COMMONWEALTH of Pennsylvania
v.
Charles Randolph PATTERSON, Appellant.
COMMONWEALTH of Pennsylvania
v.
James Lewis PATTERSON, Appellant.
Supreme Court of Pennsylvania.
Submitted May 5, 1975. Decided February 28, 1977.*619 J. Richard Oare, Jr., Harrisburg, for appellant.
Marion E. MacIntyre, Deputy Dist. Atty., Harrisburg, for appellee.
Before JONES, C.J., and EAGEN, O'BRIEN, ROBERTS, POMEROY and NIX JJ.
OPINION
PER CURIAM:
Appellants, Charles Randolph Patterson and James Lewis Patterson, are brothers who pleaded guilty to murder on January 6, 1973. Following a degree of guilt hearing, appellants were found guilty of murder in the second degree and each was sentenced to serve ten to twenty years in prison. No post-verdict motions were filed and no appeal was taken.
On April 26, 1974, appellants filed separate but identical petitions under the Post Conviction Hearing Act. Both petitions, after alleging that appellants were without financial resources and were unable to employ an attorney, requested that an attorney be appointed to represent them. No attorney, however, was appointed. After the filing of answers to appellants' petitions, the trial court on May 23, 1974, entered an order denying the petitions. Subsequently, the trial court appointed counsel to represent petitioners in the filing of an appeal to this Court from the denial of post-conviction relief.
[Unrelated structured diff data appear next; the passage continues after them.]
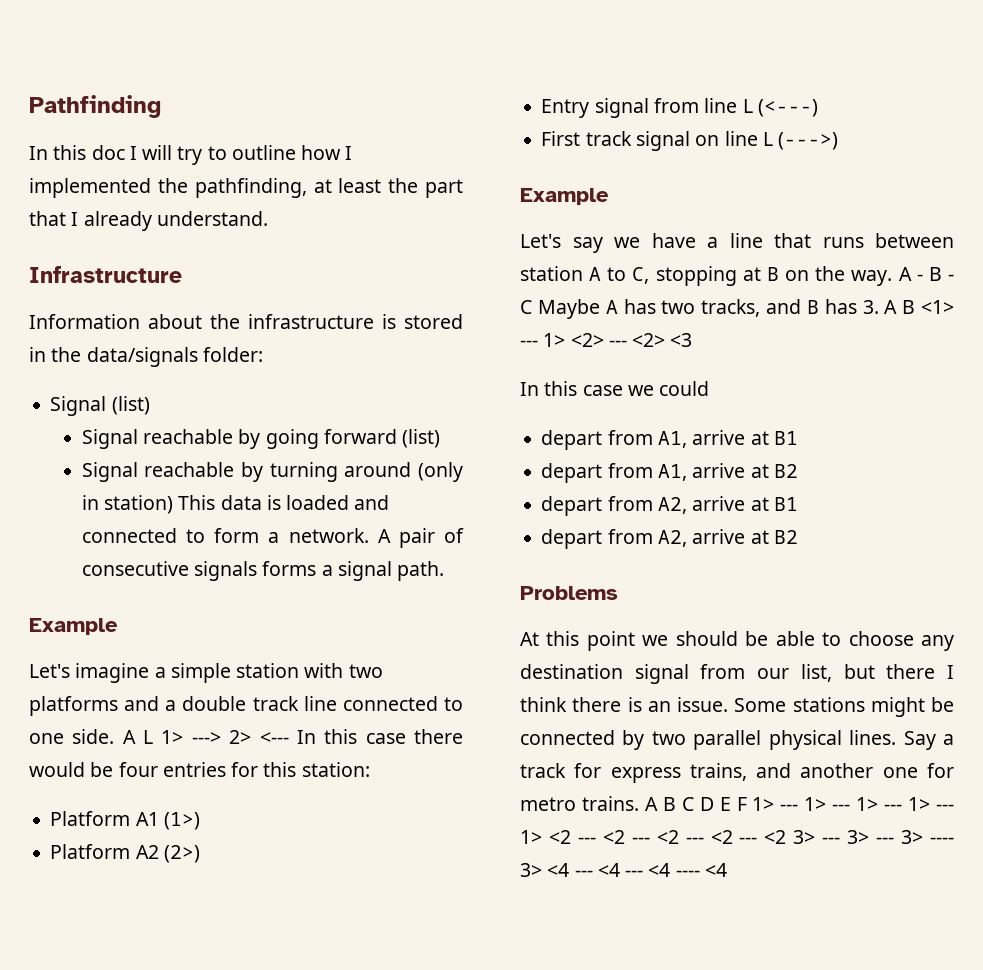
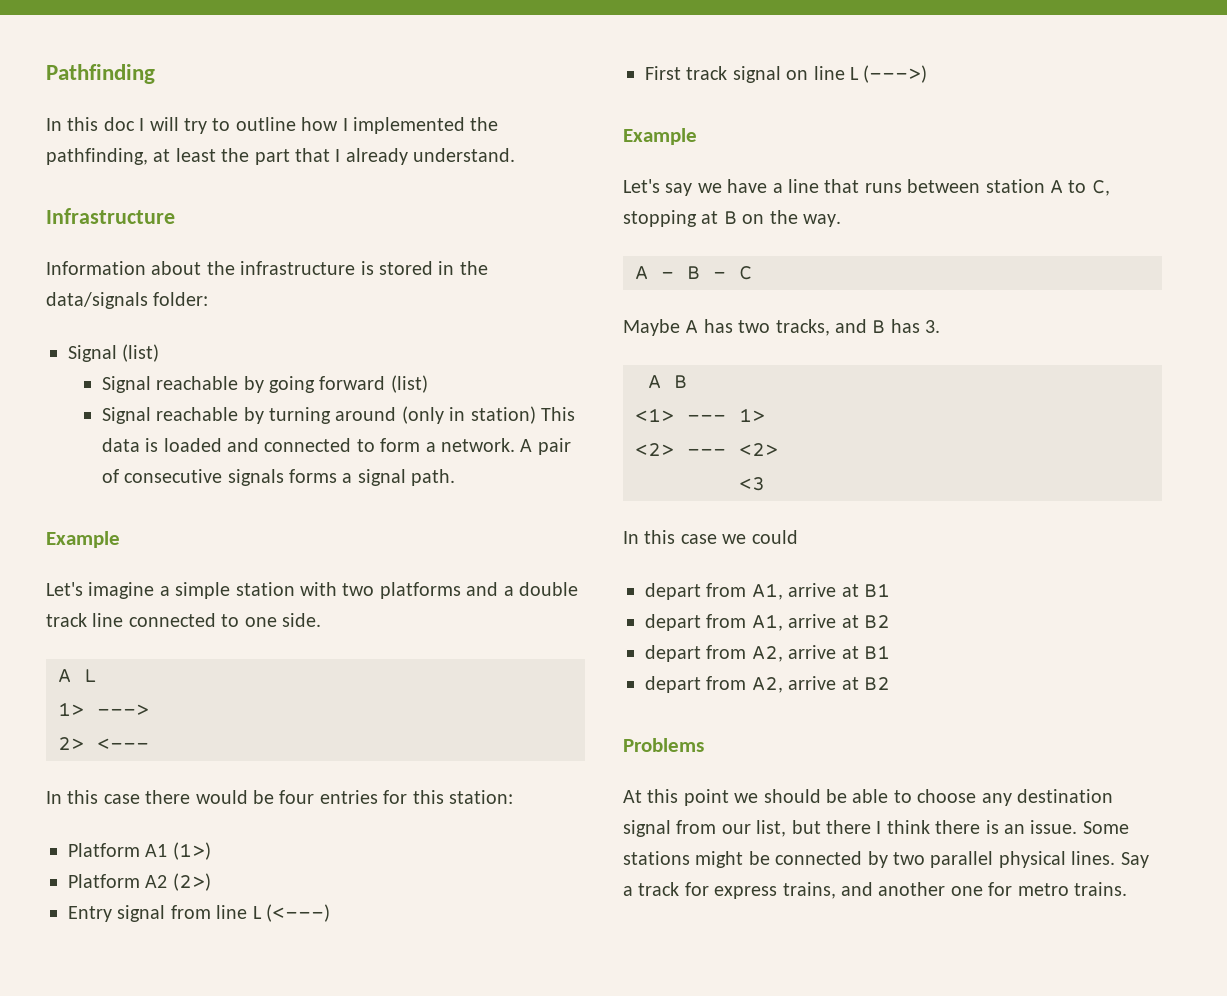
(115, 736) none -> (321, 620) //
(154, 737) none -> (97, 675) //
(221, 738) none -> (149, 710) //
(289, 738) none -> (149, 744) //
(893, 278) none -> (841, 220) //
(532, 307) none -> (752, 273) //
[884,300,916,314] A B -> [648,375,687,389] // A B //
(566, 340) none -> (765, 415) //
(666, 340) none -> (778, 449) //
[644,797,954,811] [520,830,954,844] [520,863,727,877] A B C D E F 1> --- 1> --- 1> --- 1> --- 1> <2 --- <2 --- <2 --- <2 --- <2 3> --- 3> --- 3> ---- 3> <4 --- <4 --- <4 ---- <4 -> (1127, 889) none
Under the provisions of Rule 1503(a) of the Pennsylvania Rules of Criminal Procedure (adopted January 24, 1968, and effective August 1, 1968) which superseded Section 12 of the Act of 1966, 19 P.S. 1180-12, supra, the trial court may not summarily dismiss a petition filed by an indigent under the Act of 1966, without the appointment of counsel, if counsel is requested, unless the same issues have been previously adjudicated adversely to the *620 petitioner in a counseled proceeding or one wherein he has knowingly waived his right to the assistance of counsel. See Commonwealth v. Blair, 470 Pa. 598, 369 A.2d 1153 (1977), and Commonwealth v. Adams, 465 Pa. 389, 350 A.2d 820 (1976).
Hence, the order appealed from is vacated and the record is remanded for further proceedings consistent with this opinion.